- _Exercise objective_: Please copy every record below exactly and leave out the pictures.

Source records
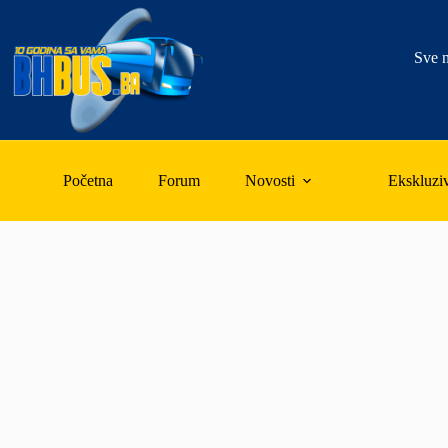
Skip
to
content
Sve n
Početna
Forum
Novosti
Ekskluzi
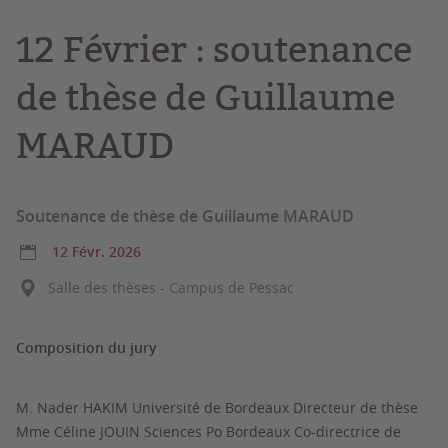
12 Février : soutenance
de thèse de Guillaume
MARAUD
Soutenance de thèse de Guillaume MARAUD
12 Févr. 2026
Salle des thèses - Campus de Pessac
Composition du jury
M. Nader HAKIM Université de Bordeaux Directeur de thèse
Mme Céline JOUIN Sciences Po Bordeaux Co-directrice de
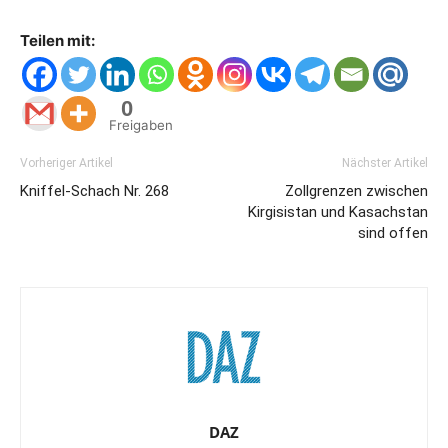
Teilen mit:
0
Freigaben
Vorheriger Artikel
Nächster Artikel
Kniffel-Schach Nr. 268
Zollgrenzen zwischen
Kirgisistan und Kasachstan
sind offen
DAZ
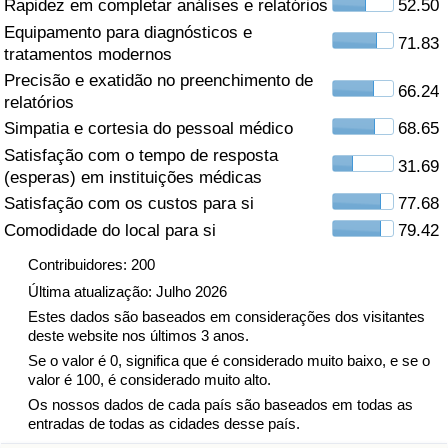
Rapidez em completar análises e relatórios
52.50
Equipamento para diagnósticos e
Saúde
71.83
tratamentos modernos
Precisão e exatidão no preenchimento de
Indicador de Saúde (Atual)
66.24
relatórios
Simpatia e cortesia do pessoal médico
68.65
Indicador de Saúde
Satisfação com o tempo de resposta
31.69
(esperas) em instituições médicas
Indicador de Saúde por País
Satisfação com os custos para si
77.68
Comodidade do local para si
79.42
Poluição
Contribuidores: 200
Indicador de Poluição (Atual)
Última atualização: Julho 2026
Estes dados são baseados em considerações dos visitantes
deste website nos últimos 3 anos.
Índice de poluição
Se o valor é 0, significa que é considerado muito baixo, e se o
valor é 100, é considerado muito alto.
Indicador de Poluição por País
Os nossos dados de cada país são baseados em todas as
entradas de todas as cidades desse país.
Trânsito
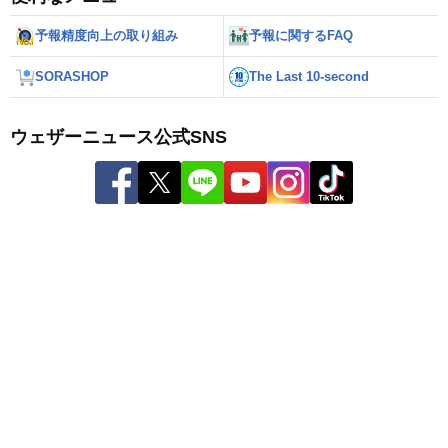
予報精度向上の取り組み
予報に関するFAQ
SORASHOP
The Last 10-second
ウェザーニュース公式SNS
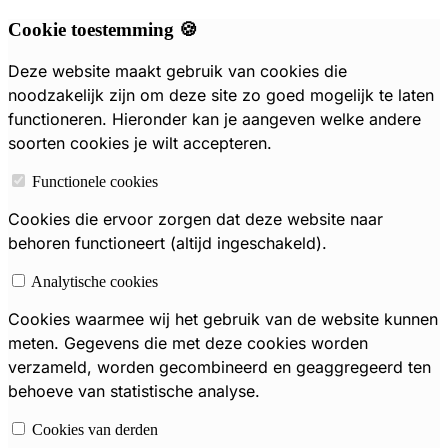
Cookie toestemming 🍪
Deze website maakt gebruik van cookies die
noodzakelijk zijn om deze site zo goed mogelijk te laten
functioneren. Hieronder kan je aangeven welke andere
soorten cookies je wilt accepteren.
Functionele cookies
Cookies die ervoor zorgen dat deze website naar
behoren functioneert (altijd ingeschakeld).
Analytische cookies
Cookies waarmee wij het gebruik van de website kunnen
meten. Gegevens die met deze cookies worden
verzameld, worden gecombineerd en geaggregeerd ten
behoeve van statistische analyse.
Cookies van derden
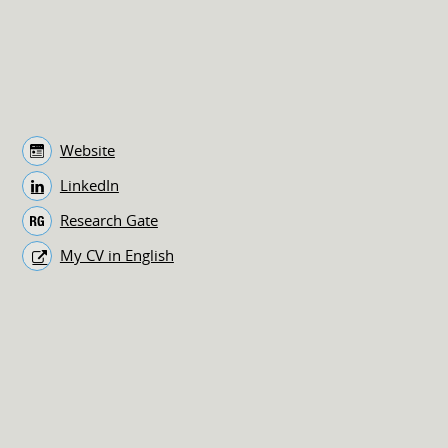
Website
LinkedIn
Research Gate
My CV in English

- _Answer area_:
Skip
to
content
Sve n
Početna
Forum
Novosti
Ekskluzi
12 Février : soutenance
de thèse de Guillaume
MARAUD
Soutenance de thèse de Guillaume MARAUD
12 Févr. 2026
Salle des thèses - Campus de Pessac
Composition du jury
M. Nader HAKIM Université de Bordeaux Directeur de thèse
Mme Céline JOUIN Sciences Po Bordeaux Co-directrice de
Teilen mit:
0
Freigaben
Vorheriger Artikel
Nächster Artikel
Kniffel-Schach Nr. 268
Zollgrenzen zwischen
Kirgisistan und Kasachstan
sind offen
DAZ
Rapidez em completar análises e relatórios
52.50
Equipamento para diagnósticos e
Saúde
71.83
tratamentos modernos
Precisão e exatidão no preenchimento de
Indicador de Saúde (Atual)
66.24
relatórios
Simpatia e cortesia do pessoal médico
68.65
Indicador de Saúde
Satisfação com o tempo de resposta
31.69
(esperas) em instituições médicas
Indicador de Saúde por País
Satisfação com os custos para si
77.68
Comodidade do local para si
79.42
Poluição
Contribuidores: 200
Indicador de Poluição (Atual)
Última atualização: Julho 2026
Estes dados são baseados em considerações dos visitantes
deste website nos últimos 3 anos.
Índice de poluição
Se o valor é 0, significa que é considerado muito baixo, e se o
valor é 100, é considerado muito alto.
Indicador de Poluição por País
Os nossos dados de cada país são baseados em todas as
entradas de todas as cidades desse país.
Trânsito
予報精度向上の取り組み
予報に関するFAQ
SORASHOP
The Last 10-second
ウェザーニュース公式SNS
Cookie toestemming 🍪
Deze website maakt gebruik van cookies die
noodzakelijk zijn om deze site zo goed mogelijk te laten
functioneren. Hieronder kan je aangeven welke andere
soorten cookies je wilt accepteren.
Functionele cookies
Cookies die ervoor zorgen dat deze website naar
behoren functioneert (altijd ingeschakeld).
Analytische cookies
Cookies waarmee wij het gebruik van de website kunnen
meten. Gegevens die met deze cookies worden
verzameld, worden gecombineerd en geaggregeerd ten
behoeve van statistische analyse.
Cookies van derden
Website
LinkedIn
Research Gate
My CV in English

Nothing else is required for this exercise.